Apreensão de envelope com menção ao ‘Congresso’ agrava preocupação política
A apreensão de um envelope pardo com a inscrição “Congresso” na residência do banqueiro Daniel Vorcaro, durante operação da Polícia Federal em novembro do ano passado, tem gerado apreensão na classe política. A descoberta, que ocorreu na mesma ocasião da prisão de Vorcaro, levanta suspeitas sobre o conteúdo e as possíveis revelações que o empresário pode fazer caso opte por um acordo de delação premiada. A informação foi divulgada por um interlocutor próximo a Vorcaro.
Envelope e foro privilegiado: a estratégia da defesa
A defesa de Daniel Vorcaro utilizou o envelope apreendido para argumentar pela transferência da investigação contra o banco Master para o Supremo Tribunal Federal (STF). A justificativa apresentada foi a possível existência de negociações para um empreendimento imobiliário envolvendo o deputado federal João Carlos Bacelar (PL-BA). Por possuir foro privilegiado, Bacelar seria investigado apenas no STF. No entanto, até o momento, o deputado não figura como investigado no caso, embora outros parlamentares e figuras públicas apareçam como interlocutores frequentes de Vorcaro.
Mensagens revelam conexões com figuras proeminentes
Mensagens apreendidas nos celulares de Daniel Vorcaro, que estão em posse da Comissão Parlamentar Mista de Inquérito (CPMI) do INSS, indicam contatos com personalidades como o senador Ciro Nogueira (PP-PI), o presidente do União Brasil, Antonio de Rueda, e o governador do Distrito Federal, Ibaneis Rocha (MDB). Há também menções a figuras do Judiciário. Em abril de 2024, Vorcaro relatou em mensagens a sua então namorada que participou de um evento com ministros do STF e do Superior Tribunal de Justiça (STJ) em Londres, onde teria discursado para os magistrados. Em outra ocasião, em maio do mesmo ano, ele mencionou Ciro Nogueira como um “grande amigo de vida” e “senador muito amigo meu”.

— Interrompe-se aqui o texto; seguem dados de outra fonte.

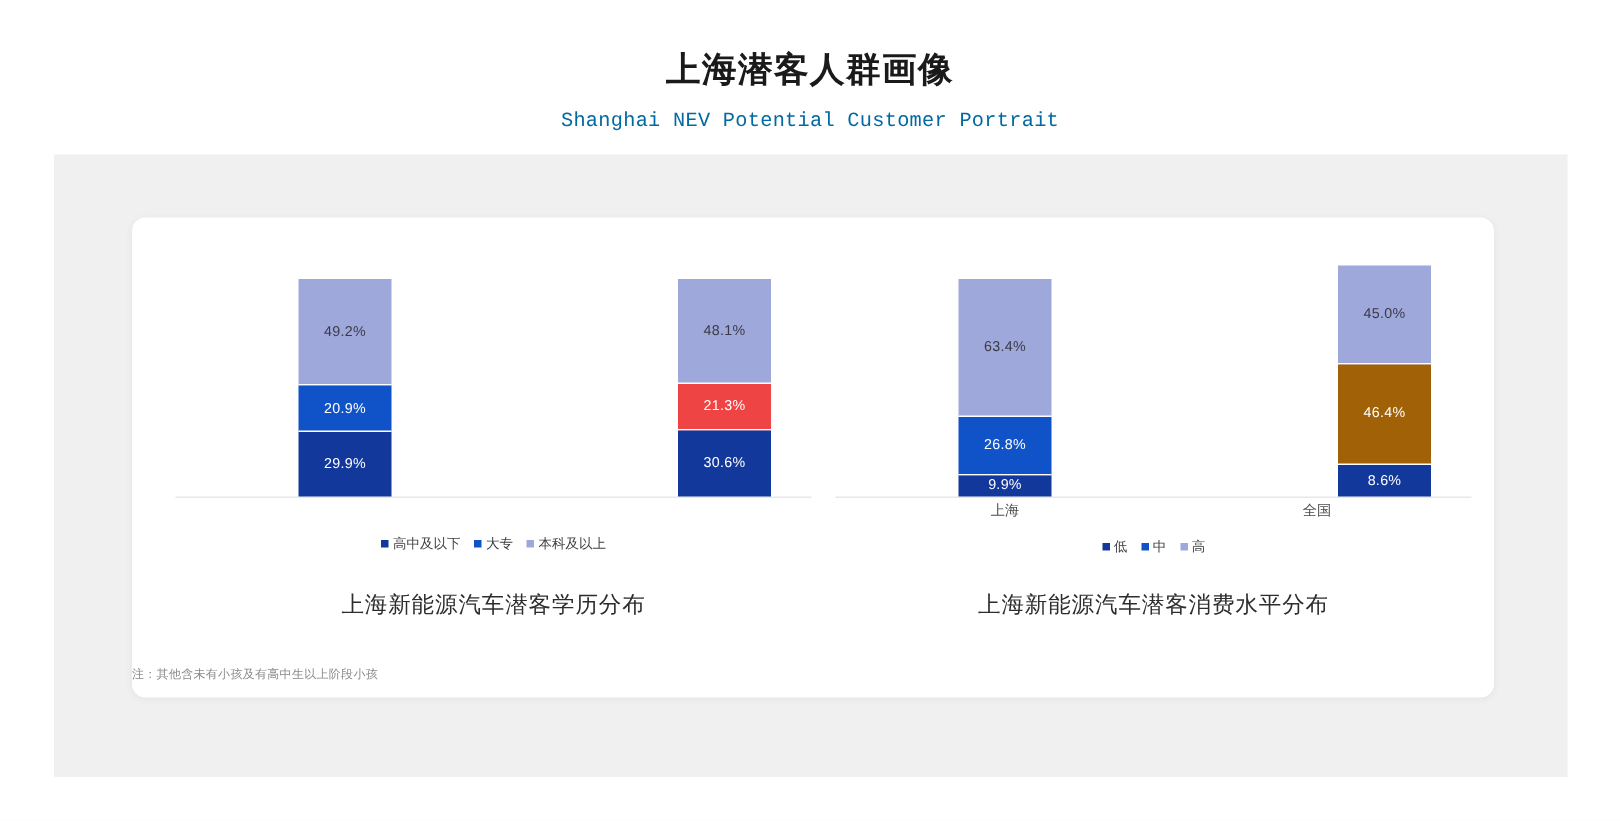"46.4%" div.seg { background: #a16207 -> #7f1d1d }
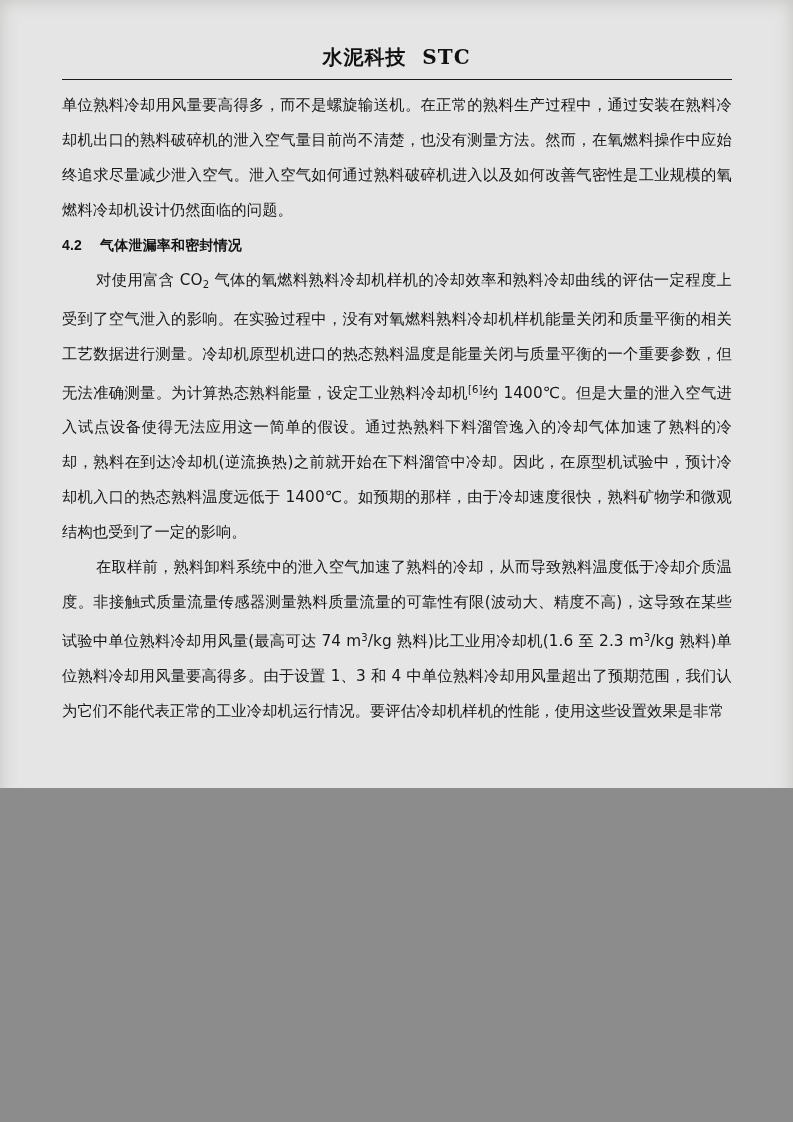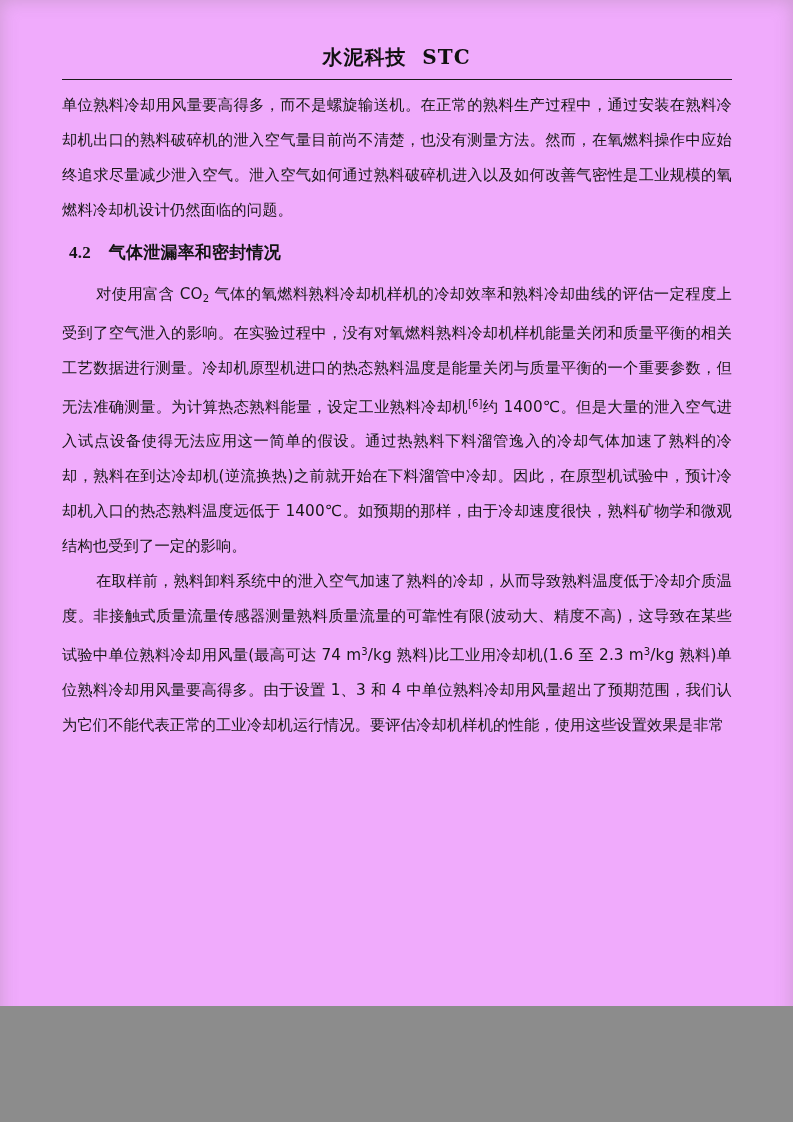"水泥科技 STC" .page { background: #f0abfc -> #e5e5e5; height: 1006px -> 788px }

Sigilo e desdobramentos do caso Master
As mensagens em posse da CPMI foram obtidas pela Polícia Federal em acordo com o ministro do STF André Mendonça, relator das investigações na Corte. O conteúdo integral do envelope pardo apreendido com Vorcaro permanece sob sigilo. O caso Master tem se desenrolado com diversas fases e decisões judiciais, incluindo a prisão e soltura de Vorcaro, a liquidação de instituições financeiras ligadas ao grupo e a transferência da investigação para o STF. O ministro Dias Toffoli foi inicialmente o relator, mas se afastou do caso após admitir ser sócio de uma empresa investigada, passando a relatoria para André Mendonça.